Kolejne dwie partie i kolejne dwie przegrane.
Wciąż niestety nie zmieniło się moje zdanie o grze
Kolejne przemyślenia/doświadczenia:
1) Jeśli grasz z graczem który ma już jakieś doświadczenia z planszówkami to nie ma możliwości wygrać militarnie lub naukowo. Wystarczy jeden rzut oka na stół i widzisz że ktoś zbiera zielone lub czerwone karty. Żeby mu przeszkodzić wystarczy kupić/odrzucić w najbliższych możliwościach dwie takie karty i już cała strategia pada. Można tak wygrać jedynie z osobą, która nie zwraca uwagi na to co robi przeciwnik.

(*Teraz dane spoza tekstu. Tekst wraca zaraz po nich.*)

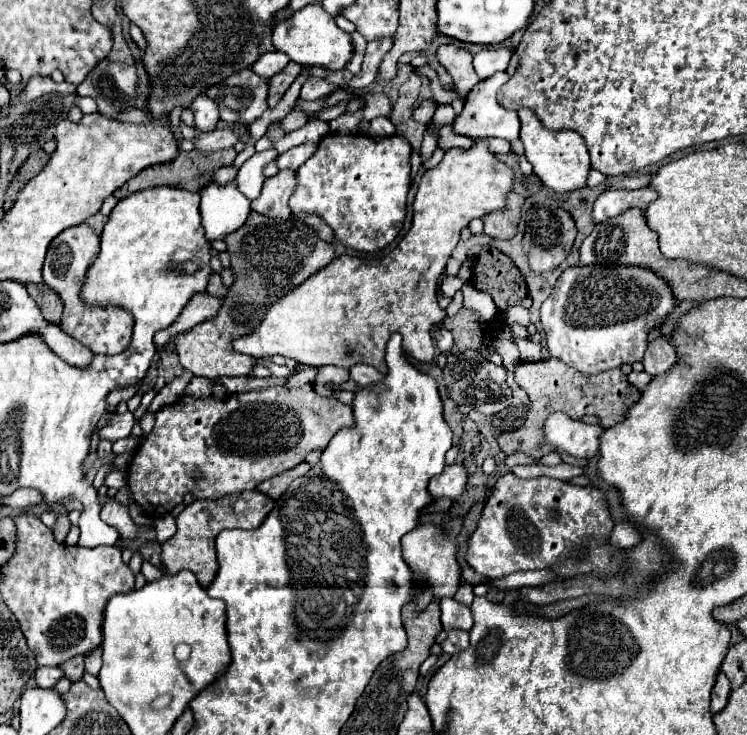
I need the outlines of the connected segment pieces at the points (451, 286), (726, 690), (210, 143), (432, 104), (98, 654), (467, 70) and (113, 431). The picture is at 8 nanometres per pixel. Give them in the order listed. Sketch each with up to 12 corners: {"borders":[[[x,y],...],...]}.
{"borders":[[[444,277],[440,293],[452,299],[466,281],[458,277]],[[718,673],[712,689],[712,713],[720,713],[730,695],[730,681]],[[232,129],[198,133],[198,151],[230,149],[240,141]],[[424,101],[416,111],[414,119],[430,123],[438,107],[436,101]],[[102,649],[86,655],[86,673],[98,675],[102,667]],[[442,45],[436,57],[464,99],[480,81],[472,55],[462,47]],[[114,413],[98,431],[100,439],[118,441],[128,437],[134,427],[134,415]]]}

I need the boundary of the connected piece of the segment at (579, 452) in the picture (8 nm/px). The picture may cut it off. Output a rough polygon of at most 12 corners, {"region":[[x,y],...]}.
{"region":[[564,413],[546,419],[544,435],[558,451],[580,459],[598,455],[604,427]]}

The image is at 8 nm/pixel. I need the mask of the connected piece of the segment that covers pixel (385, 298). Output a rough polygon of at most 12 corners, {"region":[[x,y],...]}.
{"region":[[486,141],[426,171],[380,265],[350,255],[234,349],[312,367],[432,363],[438,279],[514,171]]}

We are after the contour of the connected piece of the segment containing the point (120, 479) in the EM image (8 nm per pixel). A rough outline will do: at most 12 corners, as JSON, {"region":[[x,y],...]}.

2) Bez rozwiniętej ekonomii w pierwszej Epoce nie ma szans w dalszej grze. Niestety w obu grach losowość odkrywania kart zdecydowała o mojej przegranej. Zmuszony byłem odkryć zakryte karty tylko po to żeby przeciwnik zabierał za darmo (lub 1 złota) jedyne karty produkcyjne. Wydaje mi się, że autorzy nie przewidzieli takiej możliwości i nie ma jak temu przeciwdziałać.
Póki co jedyna dobra droga do wygranej, która bez trudu pozwala wygrać (4 gry z rzędu dzięki niej wygrała ze mną moja żona) to:
Doprowadzić w pierwszej Epoce do stanu gdzie masz większość kart produkcyjnych, ewentualnie za pomocą cudu zniszczyć przeciwnikowi jedną brązową lub szarą kartę żeby brakowało mu jakiegoś produktu. Nie zawracasz sobie głowy innymi rodzajami kart póki co. W drugiej epoce powoli stać cię już na wszystko ale wciąż bierzesz produkcję która się pojawia (przeciwnik ma już wielki problem z zakupem czegokolwiek). W III Epoce stać cię na wszystko co się pojawia i wtedy robisz sobie spokojnie punkty.

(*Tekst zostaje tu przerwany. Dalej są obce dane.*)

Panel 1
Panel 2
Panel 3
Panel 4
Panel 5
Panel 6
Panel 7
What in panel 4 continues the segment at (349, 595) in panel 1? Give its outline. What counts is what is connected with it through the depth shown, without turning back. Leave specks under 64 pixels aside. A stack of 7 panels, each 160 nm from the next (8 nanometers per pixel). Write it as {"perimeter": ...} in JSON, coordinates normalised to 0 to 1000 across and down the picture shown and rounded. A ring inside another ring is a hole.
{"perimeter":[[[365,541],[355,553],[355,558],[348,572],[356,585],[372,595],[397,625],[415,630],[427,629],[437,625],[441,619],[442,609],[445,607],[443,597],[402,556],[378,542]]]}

Taka strategia pozwala Ci kończyć grę z wynikiem - średnia z naszych czterech gier - około 20 punktów więcej niż przeciwnik.
Na razie póki co nie polecił bym tej gry innym (choć moja żona bardzo ją polubiła). Coś w niej jest takiego, że mimo własnych starań i prób stworzenia strategii, nie jesteś w stanie przeciwdziałać pechowemu rozłożeniu kart na stole....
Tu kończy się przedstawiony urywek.